I search for an answer.  I read books.  I talk to counselors.  I ponder my childhood.  I analyze my personality.

On and on I go.  Sometimes I come up with some possible factors that may have contributed to my not being _______.  But I am learning that factors are not underlying, definitive reasons.

The truth is that whatever I am lacking comes down to one single reason each and every time.  I am broken.  I was born broken.

Psalm 51:5 says, “Surely I was sinful at birth, sinful from the time my mother conceived me.”

By definition, my human nature lacks good and is full of bad.

One author puts it this way, “We are not sinners because we engage in sin; we sin because we are sinners, rebellious and sinful from birth” (Tan & Gregg).

In other words, sin is what we do.  It’s our m.o.  We can’t not sin.

With that in mind, I should not be at all surprised when I find myself lacking in an area.  Rather, my deficits should simply be a reminder of how much I need the Lord to enable me supernaturally to act right.

Titus 2 confirms that, left to our own devices, we have no idea how to “be worthy of respect, self-controlled, sound in faith, in love, and in endurance…” (Titus 2:2).  We have to be taught these things.  Women have to be trained “to love their husbands and children, to be self-controlled and pure, to be busy at home, to be kind, and to be subject to their husbands” (Titus 2:4-5).

Trained to love my husband and children?!  Of all the things on that list, shouldn’t loving my own adorable flesh and blood come naturally?

Let me just free me up and say, “NO!”  I am naturally SELFISH, not naturally LOVING.  And I am not alone!  All of you are naturally selfish too!  That is glorious news, isn’t it?  I breathe a huge sigh of relief to know that, while it’s true that I am lacking a patient, loving demeanor, it is also true that every other person on the planet also naturally lacks that!

Except.

Except for the person who does not live according to his nature.

It is possible, by the very power of Jesus Christ, and only by that power, for you and I to STOP living according to our selfish, sinful human nature and to START living “in accordance with the Spirit” (Romans 8:5).

And just what is that supposed to mean?

Galatians 5:22 tells us that those who live by the Spirit are characterized by “love, joy peace, patience, kindness, goodness, faithfulness, gentleness, and self-control.”

Can we live this way on our own?
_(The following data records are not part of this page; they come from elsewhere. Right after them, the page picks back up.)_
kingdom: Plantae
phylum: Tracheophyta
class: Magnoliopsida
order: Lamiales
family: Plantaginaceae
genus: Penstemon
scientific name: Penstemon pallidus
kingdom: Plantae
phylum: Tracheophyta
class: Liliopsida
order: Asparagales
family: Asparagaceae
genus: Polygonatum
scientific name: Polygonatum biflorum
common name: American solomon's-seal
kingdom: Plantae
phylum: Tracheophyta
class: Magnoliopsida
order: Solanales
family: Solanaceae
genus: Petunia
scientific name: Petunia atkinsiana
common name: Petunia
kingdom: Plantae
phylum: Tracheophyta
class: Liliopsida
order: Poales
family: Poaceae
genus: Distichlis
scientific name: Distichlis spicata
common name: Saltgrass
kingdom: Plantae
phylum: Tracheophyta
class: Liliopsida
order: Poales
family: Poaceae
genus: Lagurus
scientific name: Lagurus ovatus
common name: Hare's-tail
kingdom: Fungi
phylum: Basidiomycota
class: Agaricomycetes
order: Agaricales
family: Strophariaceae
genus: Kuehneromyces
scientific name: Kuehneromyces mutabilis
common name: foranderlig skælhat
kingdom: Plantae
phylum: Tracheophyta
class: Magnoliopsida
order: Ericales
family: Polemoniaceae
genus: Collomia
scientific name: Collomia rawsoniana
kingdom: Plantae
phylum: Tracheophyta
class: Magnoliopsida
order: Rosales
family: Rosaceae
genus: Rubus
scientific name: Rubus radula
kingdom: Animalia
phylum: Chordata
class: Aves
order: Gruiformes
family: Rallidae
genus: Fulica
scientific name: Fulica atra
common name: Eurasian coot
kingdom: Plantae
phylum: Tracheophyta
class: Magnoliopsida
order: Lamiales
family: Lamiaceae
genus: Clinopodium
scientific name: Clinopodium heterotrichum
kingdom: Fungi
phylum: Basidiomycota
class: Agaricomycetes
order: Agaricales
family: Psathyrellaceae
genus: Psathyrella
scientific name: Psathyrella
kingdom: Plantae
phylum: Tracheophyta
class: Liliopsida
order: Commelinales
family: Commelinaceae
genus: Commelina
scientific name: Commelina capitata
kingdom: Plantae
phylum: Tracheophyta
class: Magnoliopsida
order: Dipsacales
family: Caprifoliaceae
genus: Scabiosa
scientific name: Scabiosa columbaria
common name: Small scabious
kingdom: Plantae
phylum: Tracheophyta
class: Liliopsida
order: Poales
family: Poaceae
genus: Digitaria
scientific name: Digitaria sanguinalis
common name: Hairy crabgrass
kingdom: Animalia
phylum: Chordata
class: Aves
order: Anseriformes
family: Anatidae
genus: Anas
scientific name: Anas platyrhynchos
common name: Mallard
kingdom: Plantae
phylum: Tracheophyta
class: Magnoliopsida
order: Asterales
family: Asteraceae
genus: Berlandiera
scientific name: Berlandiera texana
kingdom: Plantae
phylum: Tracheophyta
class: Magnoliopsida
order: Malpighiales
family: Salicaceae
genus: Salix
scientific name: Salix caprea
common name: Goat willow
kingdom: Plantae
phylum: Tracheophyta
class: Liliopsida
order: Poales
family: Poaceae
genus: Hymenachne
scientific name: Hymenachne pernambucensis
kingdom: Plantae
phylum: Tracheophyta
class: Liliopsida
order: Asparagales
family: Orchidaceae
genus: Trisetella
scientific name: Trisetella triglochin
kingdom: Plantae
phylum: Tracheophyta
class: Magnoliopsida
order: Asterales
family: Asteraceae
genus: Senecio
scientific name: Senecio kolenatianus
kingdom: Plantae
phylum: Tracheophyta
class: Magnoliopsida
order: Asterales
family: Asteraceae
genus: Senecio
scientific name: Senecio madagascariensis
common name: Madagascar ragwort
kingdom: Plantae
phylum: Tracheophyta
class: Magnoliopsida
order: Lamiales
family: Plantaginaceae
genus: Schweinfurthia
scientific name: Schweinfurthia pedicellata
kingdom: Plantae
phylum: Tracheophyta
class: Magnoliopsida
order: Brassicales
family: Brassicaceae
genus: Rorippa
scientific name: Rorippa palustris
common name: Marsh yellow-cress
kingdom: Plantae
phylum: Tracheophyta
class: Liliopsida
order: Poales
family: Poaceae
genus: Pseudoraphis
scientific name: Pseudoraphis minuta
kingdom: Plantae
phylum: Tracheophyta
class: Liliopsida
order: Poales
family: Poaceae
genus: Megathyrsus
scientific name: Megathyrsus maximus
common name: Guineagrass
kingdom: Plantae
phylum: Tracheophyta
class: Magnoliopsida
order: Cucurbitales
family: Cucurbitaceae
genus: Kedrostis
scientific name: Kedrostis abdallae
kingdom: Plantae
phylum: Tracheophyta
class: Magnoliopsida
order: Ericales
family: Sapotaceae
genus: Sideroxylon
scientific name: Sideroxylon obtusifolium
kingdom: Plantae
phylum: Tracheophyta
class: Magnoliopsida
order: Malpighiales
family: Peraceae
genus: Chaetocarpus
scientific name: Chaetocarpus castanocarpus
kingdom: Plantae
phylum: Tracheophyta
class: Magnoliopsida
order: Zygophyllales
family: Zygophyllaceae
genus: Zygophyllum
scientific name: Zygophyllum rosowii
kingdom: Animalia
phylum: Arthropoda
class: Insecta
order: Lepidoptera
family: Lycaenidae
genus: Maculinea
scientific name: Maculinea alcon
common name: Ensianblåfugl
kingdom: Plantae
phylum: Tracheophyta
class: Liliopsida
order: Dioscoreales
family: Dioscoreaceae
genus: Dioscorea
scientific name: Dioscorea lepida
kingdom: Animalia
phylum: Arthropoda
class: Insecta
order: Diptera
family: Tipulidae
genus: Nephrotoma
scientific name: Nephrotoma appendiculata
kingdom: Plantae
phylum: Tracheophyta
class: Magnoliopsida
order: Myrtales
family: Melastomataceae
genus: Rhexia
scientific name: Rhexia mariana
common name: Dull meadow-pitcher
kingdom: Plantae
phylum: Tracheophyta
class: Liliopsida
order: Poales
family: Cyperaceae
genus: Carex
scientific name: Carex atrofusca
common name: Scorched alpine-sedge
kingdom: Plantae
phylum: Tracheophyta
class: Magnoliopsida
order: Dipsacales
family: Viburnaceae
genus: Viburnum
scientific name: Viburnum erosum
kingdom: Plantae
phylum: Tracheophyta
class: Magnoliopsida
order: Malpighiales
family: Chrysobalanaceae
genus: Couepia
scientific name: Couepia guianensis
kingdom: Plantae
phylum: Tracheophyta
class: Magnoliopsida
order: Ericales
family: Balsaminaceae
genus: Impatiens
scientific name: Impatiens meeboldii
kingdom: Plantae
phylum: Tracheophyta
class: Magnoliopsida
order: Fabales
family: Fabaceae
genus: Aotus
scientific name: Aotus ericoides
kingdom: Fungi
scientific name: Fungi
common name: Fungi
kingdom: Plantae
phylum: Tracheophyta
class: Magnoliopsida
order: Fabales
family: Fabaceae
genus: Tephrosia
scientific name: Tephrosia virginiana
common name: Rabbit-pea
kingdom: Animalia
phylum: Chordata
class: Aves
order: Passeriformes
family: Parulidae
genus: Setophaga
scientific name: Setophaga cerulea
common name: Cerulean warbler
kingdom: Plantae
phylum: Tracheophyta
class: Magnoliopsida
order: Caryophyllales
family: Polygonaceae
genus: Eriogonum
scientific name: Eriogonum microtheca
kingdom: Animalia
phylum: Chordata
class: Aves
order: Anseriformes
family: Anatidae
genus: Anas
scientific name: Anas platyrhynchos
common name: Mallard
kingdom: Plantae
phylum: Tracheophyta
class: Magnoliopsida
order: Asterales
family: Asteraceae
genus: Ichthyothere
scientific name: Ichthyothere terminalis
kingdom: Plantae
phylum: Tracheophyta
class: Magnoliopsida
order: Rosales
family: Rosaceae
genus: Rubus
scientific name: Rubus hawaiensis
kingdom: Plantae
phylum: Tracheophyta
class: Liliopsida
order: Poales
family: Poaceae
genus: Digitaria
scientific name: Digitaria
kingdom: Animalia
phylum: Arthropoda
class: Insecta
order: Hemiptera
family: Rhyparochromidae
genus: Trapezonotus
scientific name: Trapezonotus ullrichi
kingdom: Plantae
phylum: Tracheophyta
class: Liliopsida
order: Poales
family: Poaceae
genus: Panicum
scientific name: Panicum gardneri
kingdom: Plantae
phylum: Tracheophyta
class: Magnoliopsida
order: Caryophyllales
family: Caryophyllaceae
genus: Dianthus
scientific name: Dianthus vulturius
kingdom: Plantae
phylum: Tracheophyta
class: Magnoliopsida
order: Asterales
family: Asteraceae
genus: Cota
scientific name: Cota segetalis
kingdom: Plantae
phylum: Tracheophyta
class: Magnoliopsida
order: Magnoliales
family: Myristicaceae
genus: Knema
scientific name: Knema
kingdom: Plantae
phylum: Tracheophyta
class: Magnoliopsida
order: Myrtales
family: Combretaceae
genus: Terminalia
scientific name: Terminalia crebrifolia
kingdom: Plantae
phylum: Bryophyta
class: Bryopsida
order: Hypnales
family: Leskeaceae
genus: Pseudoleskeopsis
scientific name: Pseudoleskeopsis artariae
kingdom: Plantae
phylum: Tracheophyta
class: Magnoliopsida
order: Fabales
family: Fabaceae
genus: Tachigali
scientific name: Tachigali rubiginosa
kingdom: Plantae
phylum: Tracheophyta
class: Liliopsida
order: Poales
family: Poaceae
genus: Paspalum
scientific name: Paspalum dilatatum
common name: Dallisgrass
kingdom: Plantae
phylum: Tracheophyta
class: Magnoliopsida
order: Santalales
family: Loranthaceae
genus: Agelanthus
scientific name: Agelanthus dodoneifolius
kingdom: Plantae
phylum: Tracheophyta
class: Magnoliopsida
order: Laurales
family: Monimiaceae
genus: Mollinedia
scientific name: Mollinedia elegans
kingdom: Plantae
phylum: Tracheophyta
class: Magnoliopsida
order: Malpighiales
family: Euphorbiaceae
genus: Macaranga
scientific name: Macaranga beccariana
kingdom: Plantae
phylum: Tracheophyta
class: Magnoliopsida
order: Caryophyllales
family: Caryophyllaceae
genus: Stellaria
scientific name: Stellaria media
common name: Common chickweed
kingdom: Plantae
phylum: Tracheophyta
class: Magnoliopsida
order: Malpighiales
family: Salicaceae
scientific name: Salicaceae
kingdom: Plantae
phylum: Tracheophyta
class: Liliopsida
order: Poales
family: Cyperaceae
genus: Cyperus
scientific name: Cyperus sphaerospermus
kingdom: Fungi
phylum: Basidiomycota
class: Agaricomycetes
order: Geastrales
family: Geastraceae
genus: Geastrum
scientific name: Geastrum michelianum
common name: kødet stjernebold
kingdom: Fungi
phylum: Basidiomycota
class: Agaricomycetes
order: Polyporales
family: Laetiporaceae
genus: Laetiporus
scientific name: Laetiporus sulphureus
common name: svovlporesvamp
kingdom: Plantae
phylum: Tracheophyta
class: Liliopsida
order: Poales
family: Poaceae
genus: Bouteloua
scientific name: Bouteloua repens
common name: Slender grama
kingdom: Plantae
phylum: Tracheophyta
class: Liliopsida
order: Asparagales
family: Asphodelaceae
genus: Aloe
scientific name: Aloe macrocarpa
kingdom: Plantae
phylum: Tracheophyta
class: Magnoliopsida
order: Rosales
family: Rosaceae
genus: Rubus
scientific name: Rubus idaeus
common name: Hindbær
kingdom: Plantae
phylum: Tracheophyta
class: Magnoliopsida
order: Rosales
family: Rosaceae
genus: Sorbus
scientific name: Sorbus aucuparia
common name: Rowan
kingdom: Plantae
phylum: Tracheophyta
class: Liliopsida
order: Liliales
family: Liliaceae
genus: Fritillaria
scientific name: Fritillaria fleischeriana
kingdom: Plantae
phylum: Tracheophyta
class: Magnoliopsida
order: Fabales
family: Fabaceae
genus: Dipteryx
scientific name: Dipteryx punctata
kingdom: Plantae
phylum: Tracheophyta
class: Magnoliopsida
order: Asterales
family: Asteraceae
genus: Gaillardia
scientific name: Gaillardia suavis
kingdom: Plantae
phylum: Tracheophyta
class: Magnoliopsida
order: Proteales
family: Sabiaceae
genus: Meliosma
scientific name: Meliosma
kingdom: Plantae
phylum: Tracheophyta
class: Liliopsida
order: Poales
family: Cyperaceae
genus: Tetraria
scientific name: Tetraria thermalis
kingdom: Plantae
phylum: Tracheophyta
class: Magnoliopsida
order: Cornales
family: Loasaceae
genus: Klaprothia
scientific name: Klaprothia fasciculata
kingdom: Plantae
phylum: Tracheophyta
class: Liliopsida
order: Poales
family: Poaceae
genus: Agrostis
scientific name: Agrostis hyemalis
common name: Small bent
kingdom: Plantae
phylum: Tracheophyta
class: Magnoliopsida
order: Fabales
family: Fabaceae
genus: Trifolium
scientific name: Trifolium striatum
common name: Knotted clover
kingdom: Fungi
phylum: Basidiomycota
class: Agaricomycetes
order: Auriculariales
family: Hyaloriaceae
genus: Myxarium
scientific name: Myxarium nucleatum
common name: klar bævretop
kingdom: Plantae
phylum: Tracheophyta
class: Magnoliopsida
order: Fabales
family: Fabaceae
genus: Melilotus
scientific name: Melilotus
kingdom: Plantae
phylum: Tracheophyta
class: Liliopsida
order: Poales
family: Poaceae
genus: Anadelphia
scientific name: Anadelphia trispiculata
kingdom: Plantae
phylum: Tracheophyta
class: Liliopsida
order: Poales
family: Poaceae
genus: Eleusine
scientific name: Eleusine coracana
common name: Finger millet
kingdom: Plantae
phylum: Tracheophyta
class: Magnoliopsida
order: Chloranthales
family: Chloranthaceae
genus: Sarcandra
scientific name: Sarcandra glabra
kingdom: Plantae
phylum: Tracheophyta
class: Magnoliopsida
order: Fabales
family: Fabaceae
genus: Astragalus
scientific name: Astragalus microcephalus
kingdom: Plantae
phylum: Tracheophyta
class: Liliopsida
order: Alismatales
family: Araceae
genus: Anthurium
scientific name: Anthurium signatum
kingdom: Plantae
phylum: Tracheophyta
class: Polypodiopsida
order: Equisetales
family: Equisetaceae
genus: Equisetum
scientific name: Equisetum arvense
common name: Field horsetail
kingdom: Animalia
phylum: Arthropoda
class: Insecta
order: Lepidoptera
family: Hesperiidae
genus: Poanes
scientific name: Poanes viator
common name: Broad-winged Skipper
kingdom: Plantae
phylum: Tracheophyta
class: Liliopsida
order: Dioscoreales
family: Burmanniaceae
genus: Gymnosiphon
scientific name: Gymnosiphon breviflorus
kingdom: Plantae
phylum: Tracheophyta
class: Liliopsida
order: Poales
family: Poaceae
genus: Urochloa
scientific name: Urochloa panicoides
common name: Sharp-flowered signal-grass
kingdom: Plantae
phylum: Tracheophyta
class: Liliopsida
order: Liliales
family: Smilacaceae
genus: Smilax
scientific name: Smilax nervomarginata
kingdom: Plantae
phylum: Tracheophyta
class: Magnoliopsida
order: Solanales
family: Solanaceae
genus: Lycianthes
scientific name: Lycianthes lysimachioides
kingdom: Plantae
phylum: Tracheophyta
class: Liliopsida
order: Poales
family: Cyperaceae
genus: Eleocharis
No.

Can we resolve to live this way? Not for very long.

Can we tell God we want to live this way all the time, but we can’t do it without His supernatural enabling? Sure, but He already knows.

Can we ask Him to help us? Yes.

Can we be sure He will help us? 1 John 5:14-15 tells us, “This is the confidence we have in approaching God: that if we ask anything according to his will, he hears us.  And if we know that he hears us–whatever we ask–we know that we have what we asked of him.”

Desiring to stop living according to our sin nature and to start living according to the Spirit is desiring God’s will for ourselves.  He will hear us.  He will help us.  We just have to ask.